Andrew Rossiter decided it was time to leave London after a surging tide of regulation, sovereign debt turmoil and banking scandals rocked Europe's financial capital.
With 19 years of experience under his belt, Mr Rossiter swapped his job at Barclays Capital, the former name of the investment banking arm of the financial institution, for a new position as the chief technology officer at ADS Securities, a young financial brokerage in Abu Dhabi.
A few weeks into his new role, Mr Rossiter has no regrets about moving to the UAE capital.
"The biggest factor when you're investing money and deciding where to move is stability," says Mr Rossiter. "London used to be a stable environment to live and work but there are political, financial and social reasons why it isn't any more.
"Abu Dhabi offers stability and I was very impressed with the ambition of the emirate and the long-term plan of the people I talked to here," he adds.
Mr Rossiter is one of a growing wave of bankers looking to escape the troubled European financial services industry for the UAE's more appealing shores. As well as strong demand from Britain, recruitment consultants estimate a 50 per cent rise in inquiries from candidates within the euro zone in the past year.
Sunshine, tax-free salaries and the chance to jump up the career ladder more quickly mean the Emirates has long been an attractive port of call for bankers from the West. But recently there have been other reasons spurring people to move here.
Fall-out from the controversy surrounding the London interbank offered rate (Libor) fixing scandal, together with US investigations into alleged money laundering by several banks, including HSBC and Standard Chartered, have left a bitter taste in the mouth of many bankers in London.
A backlash against the industry, both from authorities and the public, for its perceived role in the financial crisis in 2008 has added to their gloom. The euro-zone debt turmoil has also cast a giant shadow over Europe's banking system. Uncertainty linked to the problems has stunted earnings and caused job losses to spiral.
"We are seeing increasing demand from banking candidates in Europe wanting to relocate here and are putting that down to the euro-zone crisis and the fall-out from Libor," says Gareth El Mettouri, a senior manager with Robert Half UAE, a recruitment company.
"Some are unemployed and others have seen their colleagues lose their jobs and are wanting to leave on their own terms while the Middle East is an attractive option for them."

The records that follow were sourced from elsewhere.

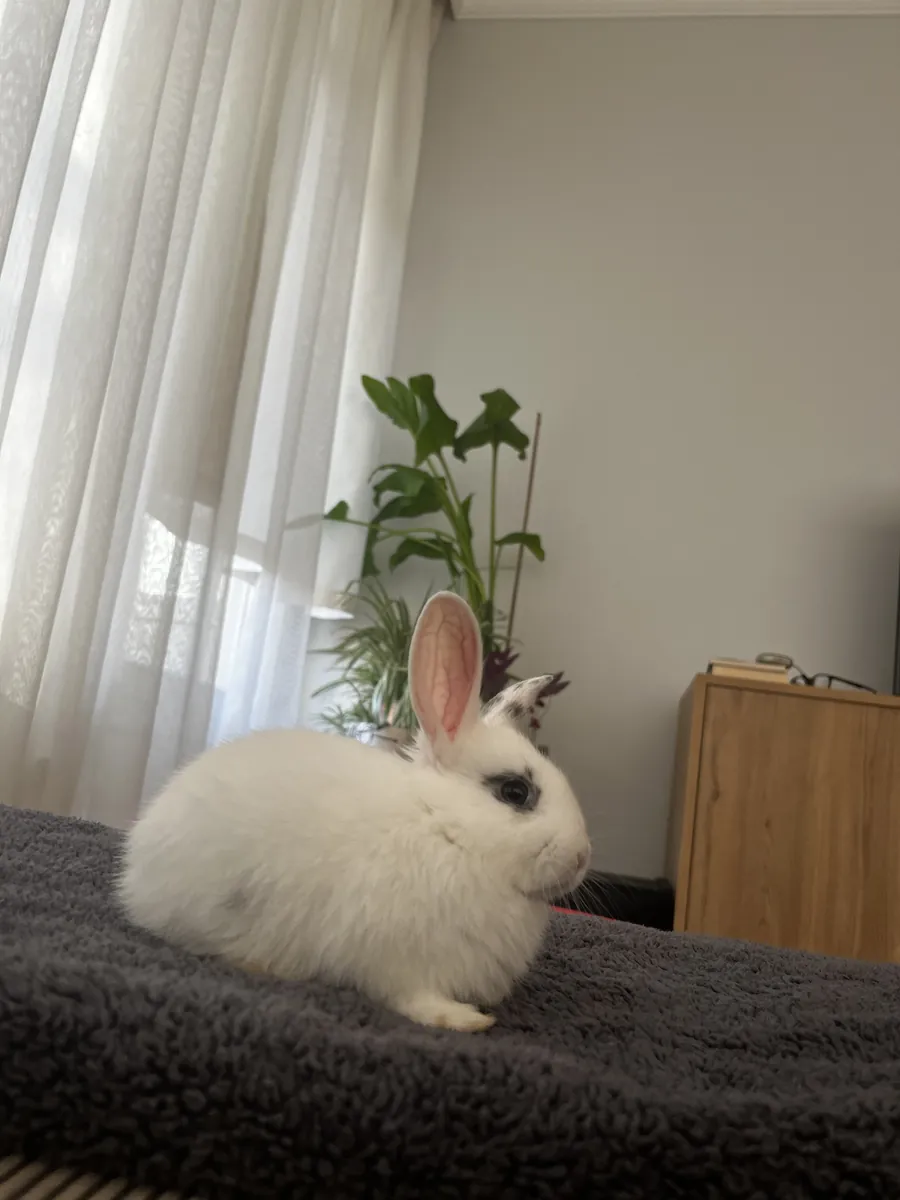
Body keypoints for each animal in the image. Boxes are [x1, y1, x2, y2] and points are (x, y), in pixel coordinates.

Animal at [118, 591, 591, 1033]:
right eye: (515, 791)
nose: (583, 856)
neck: (444, 827)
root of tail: (136, 866)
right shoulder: (400, 963)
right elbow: (414, 998)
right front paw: (466, 1020)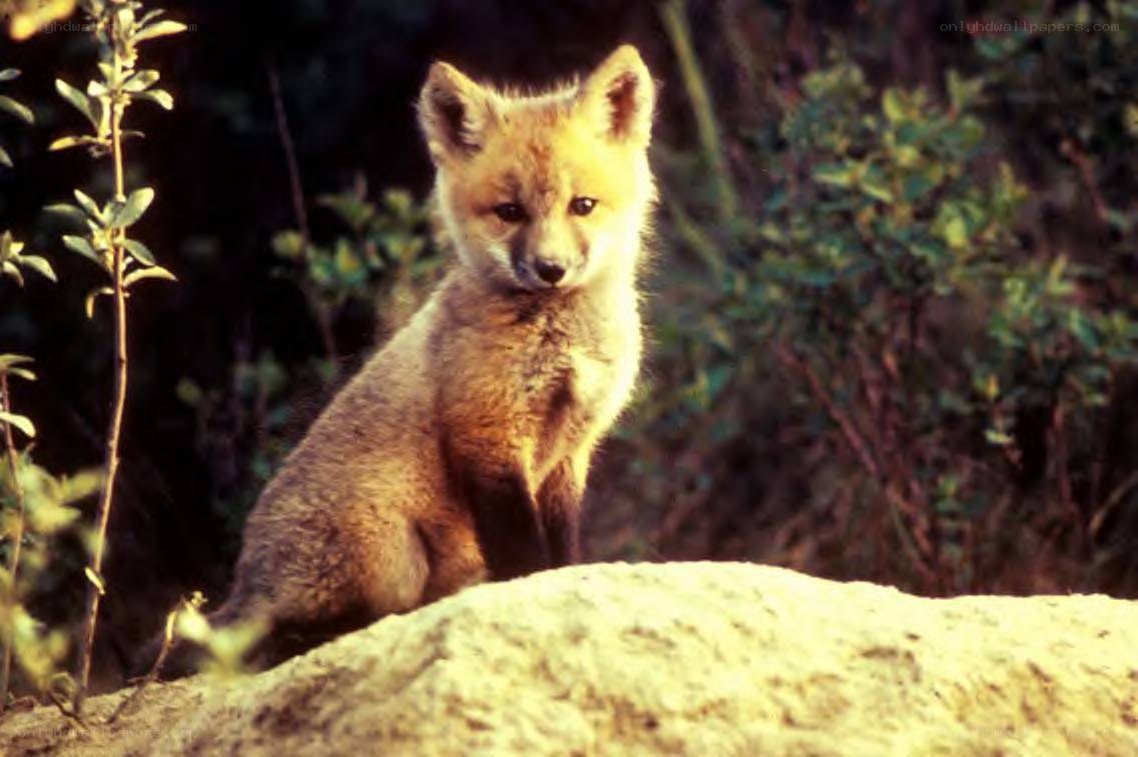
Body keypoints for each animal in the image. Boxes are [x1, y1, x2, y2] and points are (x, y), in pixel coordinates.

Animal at [140, 44, 657, 677]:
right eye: (509, 212)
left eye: (582, 206)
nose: (551, 269)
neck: (557, 343)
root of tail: (247, 580)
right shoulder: (487, 437)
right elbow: (523, 556)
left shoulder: (571, 449)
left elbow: (563, 549)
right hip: (390, 555)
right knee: (287, 637)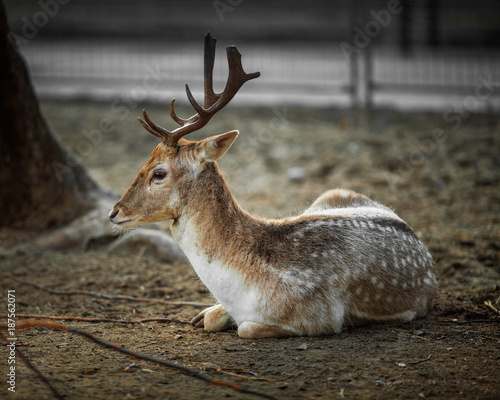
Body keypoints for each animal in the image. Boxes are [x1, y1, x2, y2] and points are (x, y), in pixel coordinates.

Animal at [108, 33, 434, 338]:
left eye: (158, 173)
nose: (114, 211)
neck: (241, 289)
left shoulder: (322, 316)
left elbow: (246, 328)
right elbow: (214, 320)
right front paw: (207, 313)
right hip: (331, 192)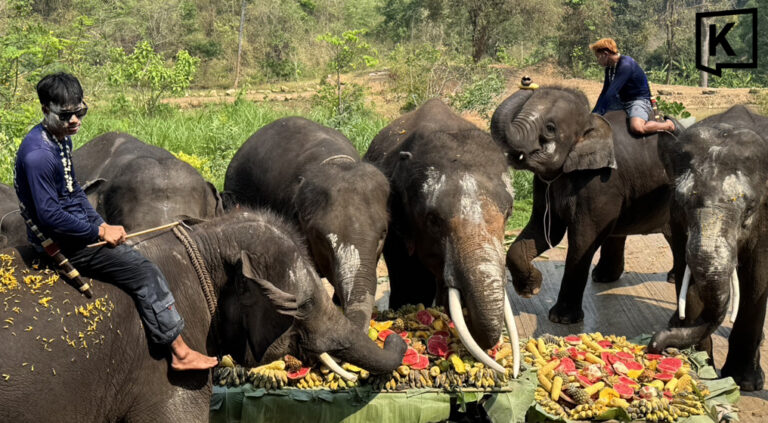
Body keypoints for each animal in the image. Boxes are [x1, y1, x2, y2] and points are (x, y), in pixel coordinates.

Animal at [491, 87, 680, 324]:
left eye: (550, 129)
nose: (527, 84)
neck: (590, 123)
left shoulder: (600, 181)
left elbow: (583, 238)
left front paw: (561, 319)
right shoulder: (544, 186)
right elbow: (544, 231)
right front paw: (531, 288)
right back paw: (605, 278)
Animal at [649, 105, 768, 392]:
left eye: (750, 210)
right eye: (682, 203)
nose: (655, 345)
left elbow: (758, 275)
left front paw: (745, 383)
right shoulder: (676, 220)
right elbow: (688, 273)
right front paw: (703, 370)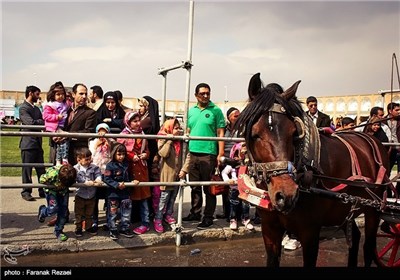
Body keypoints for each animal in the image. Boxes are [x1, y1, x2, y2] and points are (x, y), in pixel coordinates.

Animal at [236, 72, 392, 266]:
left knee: (369, 247)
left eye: (294, 133)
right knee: (355, 237)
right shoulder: (270, 230)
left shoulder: (309, 231)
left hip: (374, 208)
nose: (286, 194)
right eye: (255, 134)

In comparison to Europe, the outlook is rosier for financial services in the Emirates. Bolstered by generally healthy second-quarter earnings, a number of local lenders and other financial firms such as Abu Dhabi Commercial Bank, First Gulf Bank and National Bank of Abu Dhabi are either actively hiring or gearing up to recruit.
The trend is in contrast with some international banks that have scaled back their presence in the region in the past year to help shore up their domestic businesses.
But job hunters from Europe still face challengers here. With mergers and acquisitions and private equity deals still thin on the ground, opportunities within investment banking are limited. Activity is stronger within retail. But competition is tough.
"The preference is to take Arabic speakers or those people with local experience in retail markets. Among houses dealing with difficult products [such as foreign exchange trading] there's room as they like people with skills and training," says Jason Grundy, the director of financial services at Michael Page International, a recruitment company.
ADS Securities, Mr Rossiter's employer, is among those recruiting. It has already taken on a number of staff including several from euro-zone nations. It is still looking to fill positions within senior investment banking and foreign exchange trading.
"We are talking to people in tier one banks in Europe, both employed and unemployed, who are considering moving here," says Wallis Barnett, a recruitment manager at ADS Securities.
"The UK has always had a close relationship with the UAE but there's a lot more openness now from the US, despite the tax situation, and interest from people in the euro zone like Greece, Italy and France who would traditionally move to London but are now looking here."
Risk management is one of the areas in which many banks are keen to beef up their manpower. Most are putting in safeguards to avoid a repeat of losses linked to the global financial crisis as well as in response to more stringent Central Bank rules relating to everything from capital adequacy to exposure to government-linked companies.
"Banks are especially keen to ramp up their risk business and those in Europe understand the approach to Basel III," says Mr Mettouri.
In addition to European bankers, more inquiries are also coming in from the US, says Jennifer Campori, the managing director for the Middle East and Europe at the recruitment firm Charterhouse Partnership in Dubai. "Europe is slow and the US is pretty much at a standstill before the elections in November so people are more inclined to come here," she says.
With uncertainties in Europe and the US unlikely to lift in the near future, the banking industry in the Emirates could tempt more expats.
As Mr Rossiter settles into his new life in Abu Dhabi, he is already receiving emails from former colleagues interested in making a similar move.
"Quite a few are making noises about coming here," he says with a smile.
"I don't think they would have contemplated that kind of move a year or two ago."